Collected data
+-------+

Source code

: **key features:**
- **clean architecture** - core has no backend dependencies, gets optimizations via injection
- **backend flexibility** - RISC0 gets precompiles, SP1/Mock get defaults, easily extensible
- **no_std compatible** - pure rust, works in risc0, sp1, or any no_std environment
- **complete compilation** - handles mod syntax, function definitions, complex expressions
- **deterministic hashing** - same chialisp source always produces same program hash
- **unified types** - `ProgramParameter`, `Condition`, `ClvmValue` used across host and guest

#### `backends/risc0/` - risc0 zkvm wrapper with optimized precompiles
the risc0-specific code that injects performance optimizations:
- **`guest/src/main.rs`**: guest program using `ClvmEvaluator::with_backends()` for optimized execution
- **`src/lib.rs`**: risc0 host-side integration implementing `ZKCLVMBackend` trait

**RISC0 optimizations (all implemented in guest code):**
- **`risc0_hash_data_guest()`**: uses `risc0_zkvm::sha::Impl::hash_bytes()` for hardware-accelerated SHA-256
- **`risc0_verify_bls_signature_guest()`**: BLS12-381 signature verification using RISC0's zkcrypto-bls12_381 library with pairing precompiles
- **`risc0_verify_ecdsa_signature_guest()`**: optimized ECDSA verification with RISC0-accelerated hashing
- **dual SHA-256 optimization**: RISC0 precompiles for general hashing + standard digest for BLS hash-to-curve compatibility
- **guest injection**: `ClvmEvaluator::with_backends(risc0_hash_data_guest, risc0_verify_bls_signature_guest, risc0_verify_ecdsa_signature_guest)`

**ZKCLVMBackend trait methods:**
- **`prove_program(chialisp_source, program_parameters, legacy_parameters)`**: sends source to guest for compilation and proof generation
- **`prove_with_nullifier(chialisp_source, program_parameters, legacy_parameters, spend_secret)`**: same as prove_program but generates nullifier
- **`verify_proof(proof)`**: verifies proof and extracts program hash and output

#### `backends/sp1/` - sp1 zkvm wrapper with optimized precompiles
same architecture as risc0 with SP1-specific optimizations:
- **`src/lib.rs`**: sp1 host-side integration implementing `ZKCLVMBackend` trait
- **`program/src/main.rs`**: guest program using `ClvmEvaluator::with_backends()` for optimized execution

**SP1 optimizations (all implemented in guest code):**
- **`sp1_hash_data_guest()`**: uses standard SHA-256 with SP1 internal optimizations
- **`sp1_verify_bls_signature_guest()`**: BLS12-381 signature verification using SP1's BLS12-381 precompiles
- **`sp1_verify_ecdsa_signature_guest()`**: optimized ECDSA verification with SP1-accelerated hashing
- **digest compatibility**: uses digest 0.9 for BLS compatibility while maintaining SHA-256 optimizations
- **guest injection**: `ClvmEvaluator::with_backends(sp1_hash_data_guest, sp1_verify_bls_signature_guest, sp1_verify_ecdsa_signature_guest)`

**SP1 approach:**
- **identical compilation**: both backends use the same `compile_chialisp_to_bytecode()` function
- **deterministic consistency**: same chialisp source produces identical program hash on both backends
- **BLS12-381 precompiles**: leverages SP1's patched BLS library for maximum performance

+-------+

■ HOW TO COMPLETE THIS TASK
Can you reproduce all of the lines above, word for word?

■ EXERCISE ANSWER
Source code

: **key features:**
- **clean architecture** - core has no backend dependencies, gets optimizations via injection
- **backend flexibility** - RISC0 gets precompiles, SP1/Mock get defaults, easily extensible
- **no_std compatible** - pure rust, works in risc0, sp1, or any no_std environment
- **complete compilation** - handles mod syntax, function definitions, complex expressions
- **deterministic hashing** - same chialisp source always produces same program hash
- **unified types** - `ProgramParameter`, `Condition`, `ClvmValue` used across host and guest

#### `backends/risc0/` - risc0 zkvm wrapper with optimized precompiles
the risc0-specific code that injects performance optimizations:
- **`guest/src/main.rs`**: guest program using `ClvmEvaluator::with_backends()` for optimized execution
- **`src/lib.rs`**: risc0 host-side integration implementing `ZKCLVMBackend` trait

**RISC0 optimizations (all implemented in guest code):**
- **`risc0_hash_data_guest()`**: uses `risc0_zkvm::sha::Impl::hash_bytes()` for hardware-accelerated SHA-256
- **`risc0_verify_bls_signature_guest()`**: BLS12-381 signature verification using RISC0's zkcrypto-bls12_381 library with pairing precompiles
- **`risc0_verify_ecdsa_signature_guest()`**: optimized ECDSA verification with RISC0-accelerated hashing
- **dual SHA-256 optimization**: RISC0 precompiles for general hashing + standard digest for BLS hash-to-curve compatibility
- **guest injection**: `ClvmEvaluator::with_backends(risc0_hash_data_guest, risc0_verify_bls_signature_guest, risc0_verify_ecdsa_signature_guest)`

**ZKCLVMBackend trait methods:**
- **`prove_program(chialisp_source, program_parameters, legacy_parameters)`**: sends source to guest for compilation and proof generation
- **`prove_with_nullifier(chialisp_source, program_parameters, legacy_parameters, spend_secret)`**: same as prove_program but generates nullifier
- **`verify_proof(proof)`**: verifies proof and extracts program hash and output

#### `backends/sp1/` - sp1 zkvm wrapper with optimized precompiles
same architecture as risc0 with SP1-specific optimizations:
- **`src/lib.rs`**: sp1 host-side integration implementing `ZKCLVMBackend` trait
- **`program/src/main.rs`**: guest program using `ClvmEvaluator::with_backends()` for optimized execution

**SP1 optimizations (all implemented in guest code):**
- **`sp1_hash_data_guest()`**: uses standard SHA-256 with SP1 internal optimizations
- **`sp1_verify_bls_signature_guest()`**: BLS12-381 signature verification using SP1's BLS12-381 precompiles
- **`sp1_verify_ecdsa_signature_guest()`**: optimized ECDSA verification with SP1-accelerated hashing
- **digest compatibility**: uses digest 0.9 for BLS compatibility while maintaining SHA-256 optimizations
- **guest injection**: `ClvmEvaluator::with_backends(sp1_hash_data_guest, sp1_verify_bls_signature_guest, sp1_verify_ecdsa_signature_guest)`

**SP1 approach:**
- **identical compilation**: both backends use the same `compile_chialisp_to_bytecode()` function
- **deterministic consistency**: same chialisp source produces identical program hash on both backends
- **BLS12-381 precompiles**: leverages SP1's patched BLS library for maximum performance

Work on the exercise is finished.